There is a coffin showroom at Hartsdale. Posh cigar boxes: It’s as if children had been playing at the death of dolls. I worry: Auntie is, in Eliot’s phrase, “a twenty pounder or I’m a bounder.” Unless she gets taken off by some wasting disease I’ll need the cocker-spaniel size. My showroom lady tiptoes, her shoes whispering. “I don’t know what it is — proteins, vitamins — but we’re getting a lot of big cats.” I get them all the time, “Nice mahogany, highly resistant to termites and decay. Redwood. Pine . . .” She forms a moue of distaste, I moue too. It’s not the time to mention shrouds, “We have a concrete vault; it’s better quality than they make for humans. But we require a $120 endowment.” It’d be fun trying to deduct that on my 1040.
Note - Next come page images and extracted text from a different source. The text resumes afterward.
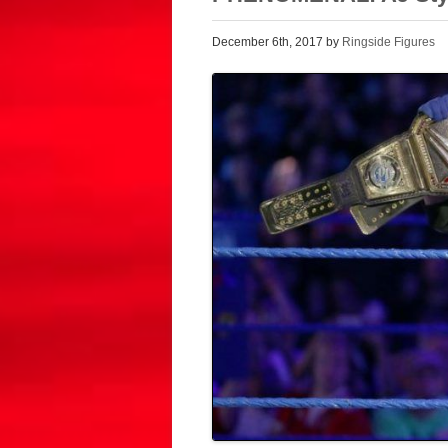
December 6th, 2017 by
Ringside Figures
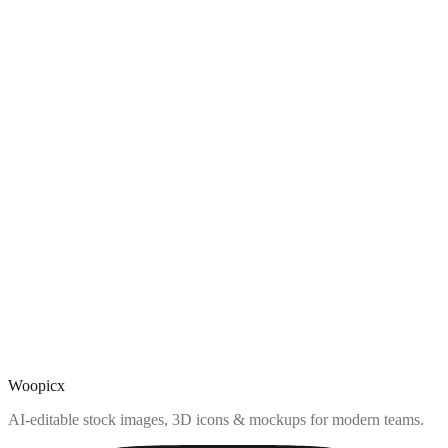
Woopicx
AI-editable stock images, 3D icons & mockups for modern teams.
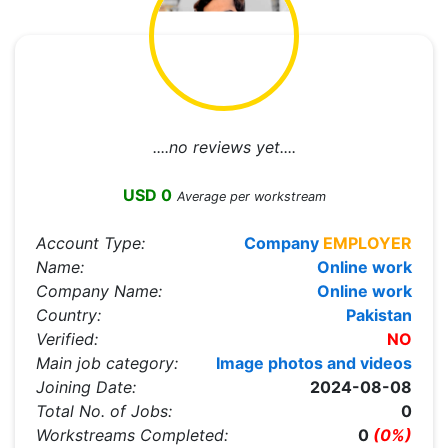
....no reviews yet....
USD 0
Average per workstream
Account Type:
Company
EMPLOYER
Name:
Online work
Company Name:
Online work
Country:
Pakistan
Verified:
NO
Main job category:
Image photos and videos
Joining Date:
2024-08-08
Total No. of Jobs:
0
Workstreams Completed:
0
(0%)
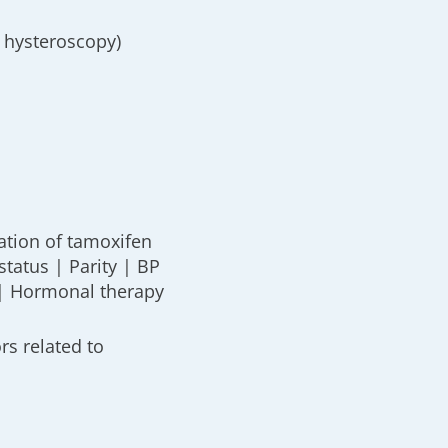
 hysteroscopy)
ation of tamoxifen
tatus | Parity | BP
 | Hormonal therapy
ors related to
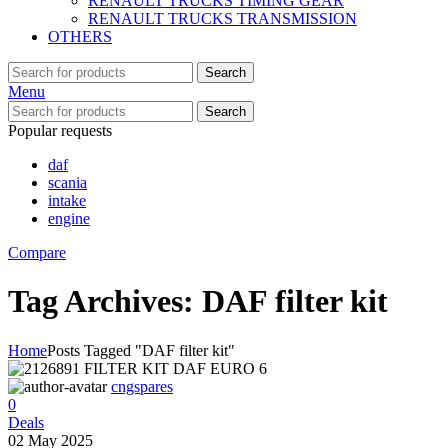
RENAULT TRUCKS TIMING GEAR
RENAULT TRUCKS TRANSMISSION
OTHERS
Search
Menu
Search
Popular requests
daf
scania
intake
engine
Compare
Tag Archives: DAF filter kit
Home
Posts Tagged "DAF filter kit"
cngspares
0
Deals
02 May 2025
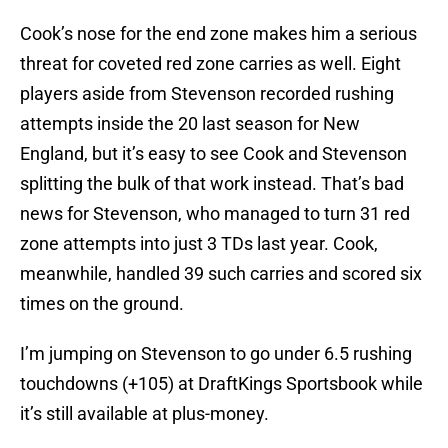
Cook’s nose for the end zone makes him a serious
threat for coveted red zone carries as well. Eight
players aside from Stevenson recorded rushing
attempts inside the 20 last season for New
England, but it’s easy to see Cook and Stevenson
splitting the bulk of that work instead. That’s bad
news for Stevenson, who managed to turn 31 red
zone attempts into just 3 TDs last year. Cook,
meanwhile, handled 39 such carries and scored six
times on the ground.
I’m jumping on Stevenson to go under 6.5 rushing
touchdowns (+105) at DraftKings Sportsbook while
it’s still available at plus-money.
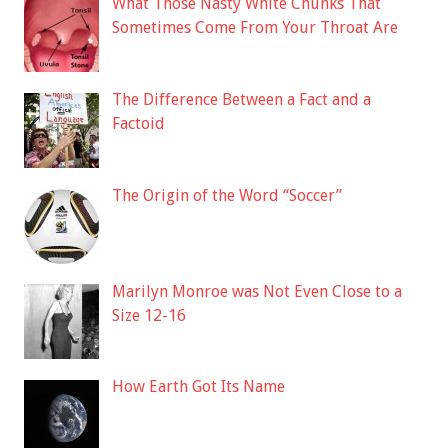
What Those Nasty White Chunks That
Sometimes Come From Your Throat Are
The Difference Between a Fact and a
Factoid
The Origin of the Word “Soccer”
Marilyn Monroe was Not Even Close to a
Size 12-16
How Earth Got Its Name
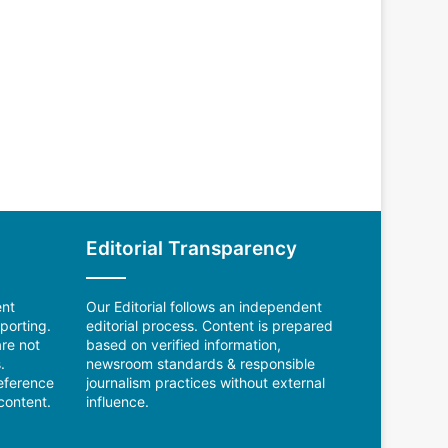
Editorial Transparency
ent
Our Editorial follows an independent
porting.
editorial process. Content is prepared
re not
based on verified information,
.
newsroom standards & responsible
reference
journalism practices without external
content.
influence.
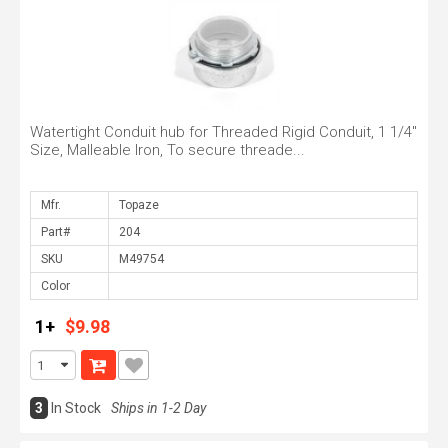
Watertight Conduit hub for Threaded Rigid Conduit, 1 1/4"
Size, Malleable Iron, To secure threade...
Mfr.
Part#
SKU
Color
1+
$9.98
3
In Stock
Ships in 1-2 Day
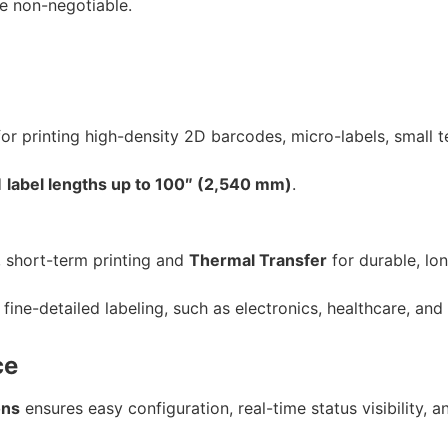
re non-negotiable.
r printing high-density 2D barcodes, micro-labels, small t
d
label lengths up to 100″ (2,540 mm)
.
, short-term printing and
Thermal Transfer
for durable, lon
fine-detailed labeling, such as electronics, healthcare, and
ce
ons
ensures easy configuration, real-time status visibility, a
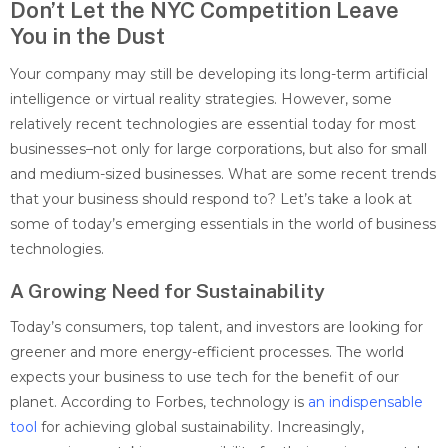
Don’t Let the NYC Competition Leave
You in the Dust
Your company may still be developing its long-term artificial
intelligence or virtual reality strategies. However, some
relatively recent technologies are essential today for most
businesses–not only for large corporations, but also for small
and medium-sized businesses. What are some recent trends
that your business should respond to? Let’s take a look at
some of today’s emerging essentials in the world of business
technologies.
A Growing Need for Sustainability
Today’s consumers, top talent, and investors are looking for
greener and more energy-efficient processes. The world
expects your business to use tech for the benefit of our
planet. According to Forbes, technology is
an indispensable
tool
for achieving global sustainability. Increasingly,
I request a running tally. “Of course, sir. $100 for the plot. $80 for the large casket, $85 for your headstone, $35 for photograph cameo. $20 for the labor. $5 for perpetual care. That’s annual. After three years of nonpayment the land and the remains return.” “Return?” I gasp. “To me? The remains?” “No, the land returns to us. There is no religious ceremony. But we do process very solemnly.” I add up: $325. “This is, ah — the rich are your clientele, I take it.” She shakes her head, “No. Not at all. Perhaps once, before the World War. Ordinary people now. People on Social Security. Older people. Just people. An animal can come to mean a great deal.”
I know the argument. How many earthquake victims relieved, trachoma cases cured for $325? You hear it as a catchphrase: The American people spend more for cat food than for —. It is smart, irrefutable, yet somehow there is a refutation. On the absolute scale of values human life and dog life cannot be balanced out, I presume there are no Hartsdales in Moscow; if there are even suburbs in Moscow. But there is a quality of human life, below which that life is no longer worth living, as there is a caloric intake below which life is impossible. We insist, it is a survival instinct, on certain gross luxuries of sentiment. “Muddie’s constant pal.” Foolishness. But it is an asset of our freedom to be, now and then, ludicrous, impractical. And, yes, selfish.